A company selling commercial backup power systems would assume its audience is electricians. Hands on the wiring, deep in the technical detail. New audience research says they would be wrong about almost every part of that.
SparkToro published a breakdown this week that should make every marketer check their own assumptions, because the gap between who you think you are selling to and who actually buys is usually large.
The Buyer Was Not Who They Thought
The real audience for those backup power systems was not field electricians. It was project superintendents, nearly 45 percent of the group, people who think in budgets and schedules rather than circuits. Around 47 percent had 21 or more years in the field.
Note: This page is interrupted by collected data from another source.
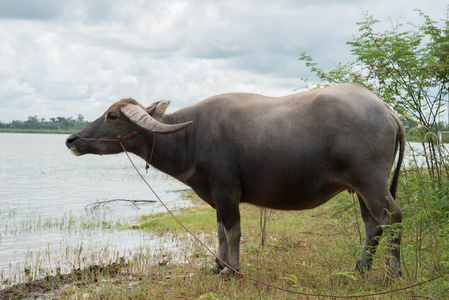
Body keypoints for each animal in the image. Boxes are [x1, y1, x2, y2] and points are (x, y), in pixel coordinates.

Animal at [67, 83, 406, 278]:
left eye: (112, 116)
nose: (72, 139)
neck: (191, 137)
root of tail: (387, 111)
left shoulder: (227, 193)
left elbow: (233, 233)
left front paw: (232, 270)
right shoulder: (216, 198)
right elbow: (218, 231)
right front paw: (217, 265)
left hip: (371, 183)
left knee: (393, 218)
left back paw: (393, 273)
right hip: (360, 188)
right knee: (373, 225)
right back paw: (360, 268)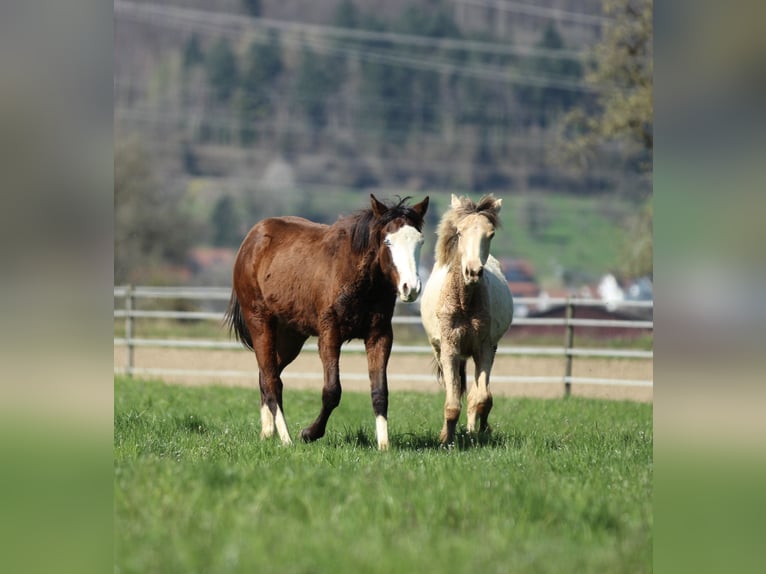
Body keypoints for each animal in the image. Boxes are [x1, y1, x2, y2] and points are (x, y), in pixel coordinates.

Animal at [225, 194, 429, 450]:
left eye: (420, 241)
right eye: (388, 241)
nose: (410, 288)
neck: (358, 279)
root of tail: (251, 239)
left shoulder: (380, 335)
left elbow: (380, 389)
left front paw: (384, 445)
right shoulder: (330, 334)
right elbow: (332, 390)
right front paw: (309, 433)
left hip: (291, 336)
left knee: (267, 375)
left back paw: (267, 433)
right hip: (260, 322)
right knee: (272, 379)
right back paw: (286, 438)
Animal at [419, 194, 514, 446]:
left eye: (490, 234)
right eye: (460, 232)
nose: (473, 271)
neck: (464, 302)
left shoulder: (485, 348)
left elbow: (482, 398)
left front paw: (476, 432)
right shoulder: (450, 349)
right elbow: (452, 403)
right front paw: (446, 439)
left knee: (477, 395)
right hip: (441, 351)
This is not a young technical buyer comparing specs. It is a senior operator managing risk and timelines.
Get that one fact wrong and everything downstream breaks. Your messaging talks about technical features to someone who cares about delivery dates. Your content answers questions the buyer is not asking. You optimized for a persona who does not control the purchase.
The channel assumptions were just as off. LinkedIn, the default for anything B2B, performed at merely average levels for this audience, around 69 percent affinity. YouTube indexed far higher at 93 percent. Facebook, the platform most B2B marketers quietly dismiss, hit 78 percent, with contractor groups generating real engagement. The audience was active where the playbook said not to bother.
Affinity Beats Reach
The most useful idea in the research is that a small, trusted source can outweigh a giant one. Trade media dominated this vertical. A publication like EC&M carried affinity scores in the 70s to high 90s across its site, podcast, and channel, far above any general business outlet.
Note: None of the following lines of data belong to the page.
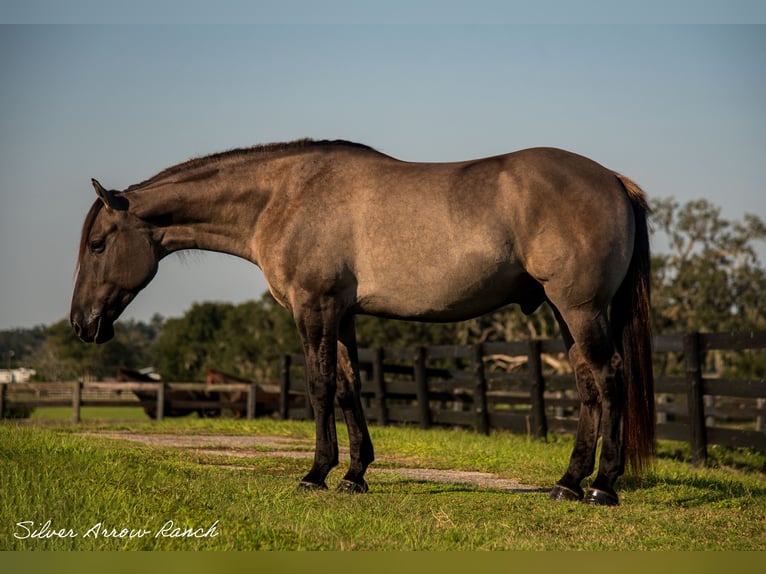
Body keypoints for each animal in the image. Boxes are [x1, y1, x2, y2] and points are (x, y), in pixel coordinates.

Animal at [70, 140, 656, 508]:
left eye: (98, 244)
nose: (81, 323)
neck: (284, 196)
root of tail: (613, 180)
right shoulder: (342, 314)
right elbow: (349, 387)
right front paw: (354, 475)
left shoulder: (314, 307)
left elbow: (319, 385)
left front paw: (315, 473)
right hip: (565, 312)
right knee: (587, 385)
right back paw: (568, 483)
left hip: (580, 308)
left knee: (609, 377)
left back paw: (603, 487)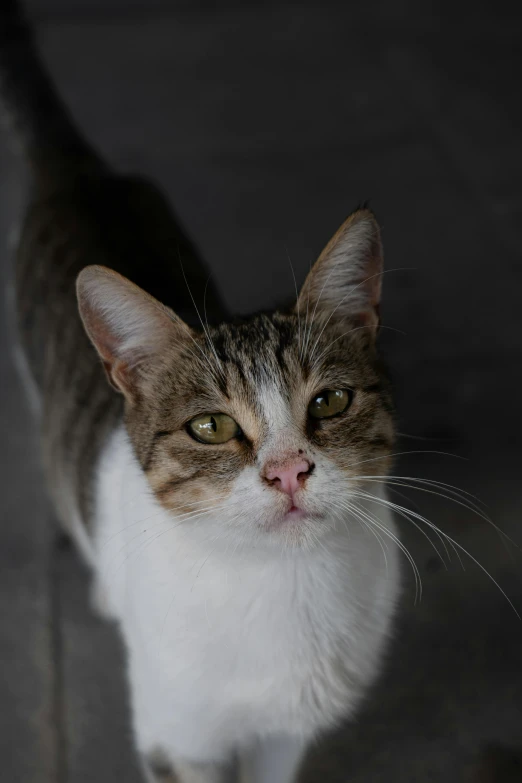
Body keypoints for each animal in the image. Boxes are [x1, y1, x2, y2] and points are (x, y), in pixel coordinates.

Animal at [1, 1, 398, 783]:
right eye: (211, 427)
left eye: (329, 402)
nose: (288, 470)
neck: (283, 586)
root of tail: (83, 175)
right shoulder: (178, 738)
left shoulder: (284, 733)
And the hidden winners were smaller still. A high-affinity but low-traffic site, in this case an industry trainer's platform, delivered more weight than mainstream coverage. A quoted stat on the source this audience actually trusts beats a placement on a huge generalist site they skim and forget.
This is the part marketers get backward. We chase reach because the number is big and the logo is impressive. The audience does not care about your impressions. They care whether the recommendation came from a source they already believe. One quote in the right trade outlet can move more of this market than a feature in a publication ten times its size.
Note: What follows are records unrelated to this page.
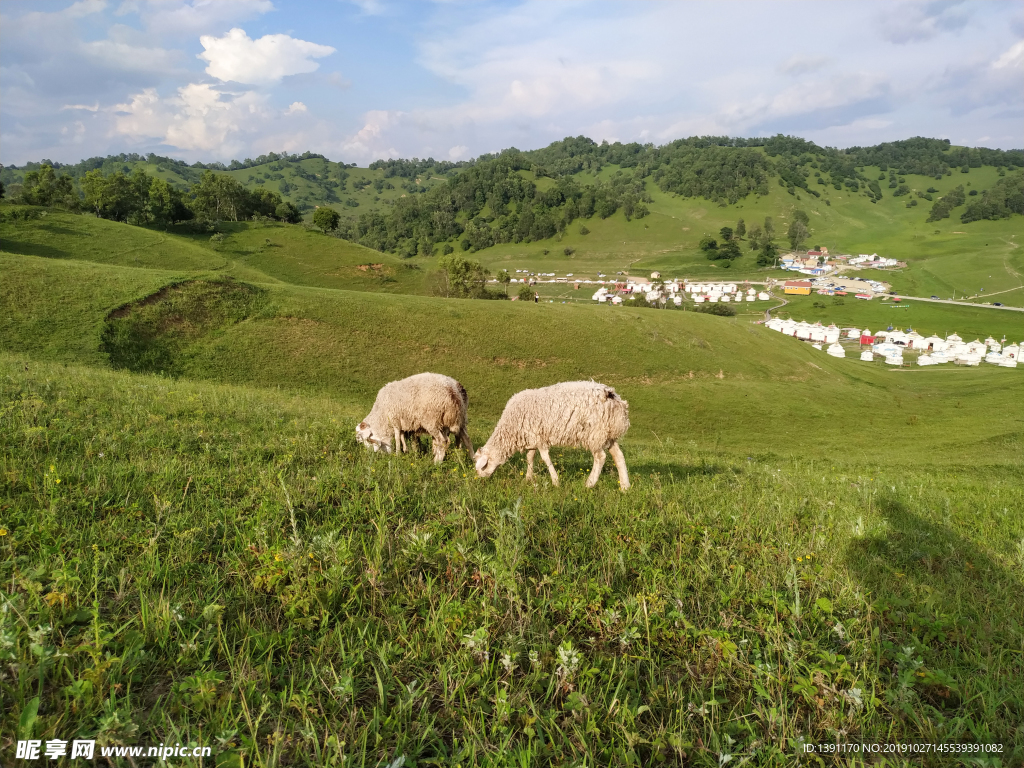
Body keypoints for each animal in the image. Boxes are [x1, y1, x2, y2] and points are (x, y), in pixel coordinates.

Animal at [473, 382, 630, 489]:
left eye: (482, 467)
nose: (481, 481)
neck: (510, 430)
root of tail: (610, 395)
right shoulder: (532, 437)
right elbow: (530, 458)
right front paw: (528, 479)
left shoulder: (540, 438)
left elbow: (545, 459)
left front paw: (555, 481)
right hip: (607, 433)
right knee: (618, 456)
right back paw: (625, 486)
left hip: (594, 433)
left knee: (600, 457)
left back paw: (589, 484)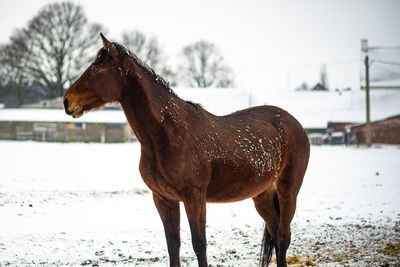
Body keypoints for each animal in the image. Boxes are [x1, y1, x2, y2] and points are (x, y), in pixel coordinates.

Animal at [64, 33, 310, 267]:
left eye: (96, 68)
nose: (67, 101)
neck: (170, 135)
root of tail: (293, 123)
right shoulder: (164, 199)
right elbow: (173, 245)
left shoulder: (194, 198)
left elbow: (199, 244)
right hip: (261, 194)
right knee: (274, 231)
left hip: (288, 191)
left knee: (283, 236)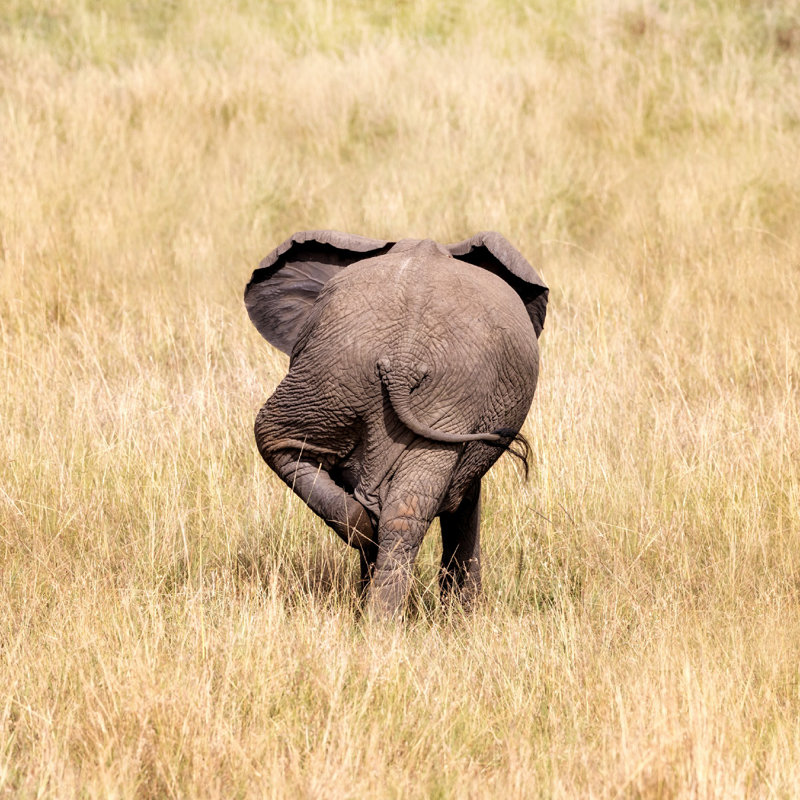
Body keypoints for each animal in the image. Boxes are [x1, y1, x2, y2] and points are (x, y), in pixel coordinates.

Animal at [245, 230, 548, 617]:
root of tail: (403, 359)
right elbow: (465, 500)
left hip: (343, 374)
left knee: (280, 441)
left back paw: (370, 583)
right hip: (379, 381)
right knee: (277, 437)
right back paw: (378, 611)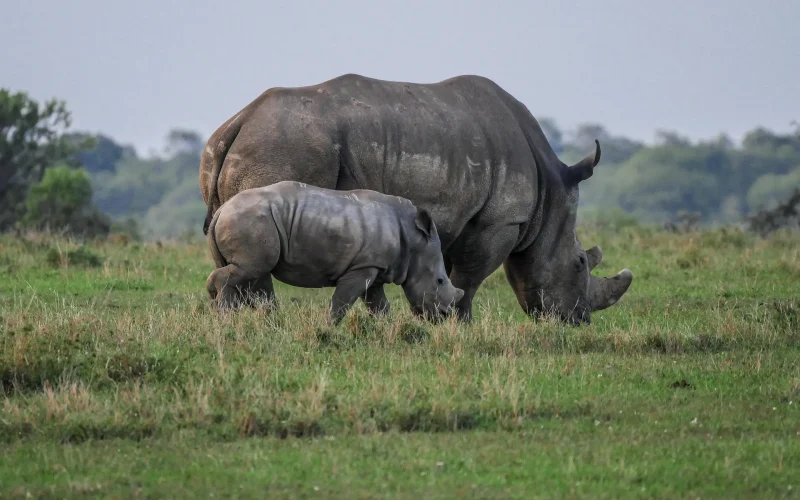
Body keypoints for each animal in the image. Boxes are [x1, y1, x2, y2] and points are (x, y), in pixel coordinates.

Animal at [205, 180, 465, 324]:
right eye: (440, 281)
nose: (444, 317)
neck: (413, 239)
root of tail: (221, 210)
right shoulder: (362, 267)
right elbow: (342, 302)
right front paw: (327, 329)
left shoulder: (373, 267)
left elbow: (380, 307)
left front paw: (391, 331)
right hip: (250, 220)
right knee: (252, 269)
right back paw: (226, 318)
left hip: (246, 219)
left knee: (250, 274)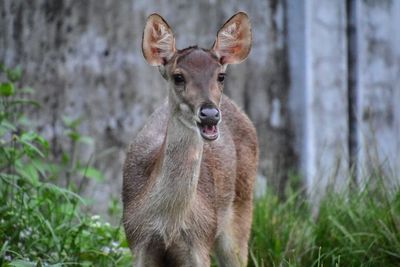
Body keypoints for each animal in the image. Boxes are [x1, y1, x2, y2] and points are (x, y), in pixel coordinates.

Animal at [123, 11, 258, 266]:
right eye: (178, 77)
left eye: (221, 76)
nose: (210, 114)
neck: (168, 223)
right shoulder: (137, 241)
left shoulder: (199, 242)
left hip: (241, 209)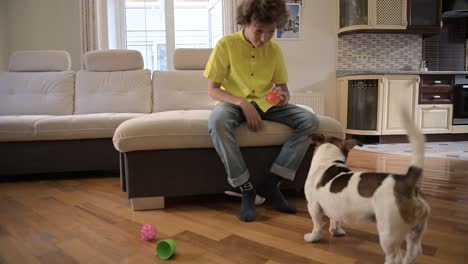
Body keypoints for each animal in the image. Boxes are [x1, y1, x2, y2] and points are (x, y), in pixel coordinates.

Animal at [306, 111, 430, 264]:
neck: (329, 161)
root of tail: (406, 182)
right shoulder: (333, 206)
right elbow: (334, 219)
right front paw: (336, 231)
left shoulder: (313, 206)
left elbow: (317, 225)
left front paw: (313, 238)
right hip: (415, 230)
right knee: (414, 251)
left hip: (388, 231)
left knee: (395, 257)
I have made a version of this argument before, that search does not build your brand, your reputation does. Reputation is built in the specific places your real audience trusts, not in the biggest room you can buy your way into.
The cost math follows the same logic. A placement on a giant generalist site looks efficient on a media plan and converts almost nobody in a niche like this. A quiet mention on the trainer's platform your buyer reads every week costs less and moves more. Reach is priced on volume. Trust is priced on relevance, and relevance is the thing that actually closes the deal.
Why This Matters More in the AI Era
Audience research used to take weeks and a budget. AI tools now make it fast enough that there is no excuse for guessing. You can map who actually engages, where they spend attention, and which sources they trust, in an afternoon rather than a quarter.
That speed is the opportunity, and most companies are wasting it. They point the new tools at the persona they already assumed, confirm their own bias faster, and call it research. Pointing a powerful tool at the wrong question just gets you to the wrong answer sooner.
There is a discipline here that matters for the audience that distrusts marketing in the first place. I wrote about marketing to people who distrust marketing, and the first move is knowing who they actually are. You cannot earn trust from a group you have misidentified. The superintendent ignores the message built for the electrician, and reasonably so. It was not written for them.
One more thing the research made concrete. This particular market was 67 to 93 thousand reachable professionals managing well over four billion dollars in annual work, growing a modest 1.3 percent a year. Not a hype curve. A durable, specific, reachable audience that rewards precision over scale. Most real markets look like this once you measure them honestly.
So before the next campaign, run the uncomfortable check. Who actually buys, not who you pictured. Where do they really pay attention, not where the playbook says. Which small source do they trust more than the big one you were about to pay for. Get those three right and the rest of the marketing gets easier. Get them wrong and no budget fixes the fact that you were talking to the wrong person the whole time.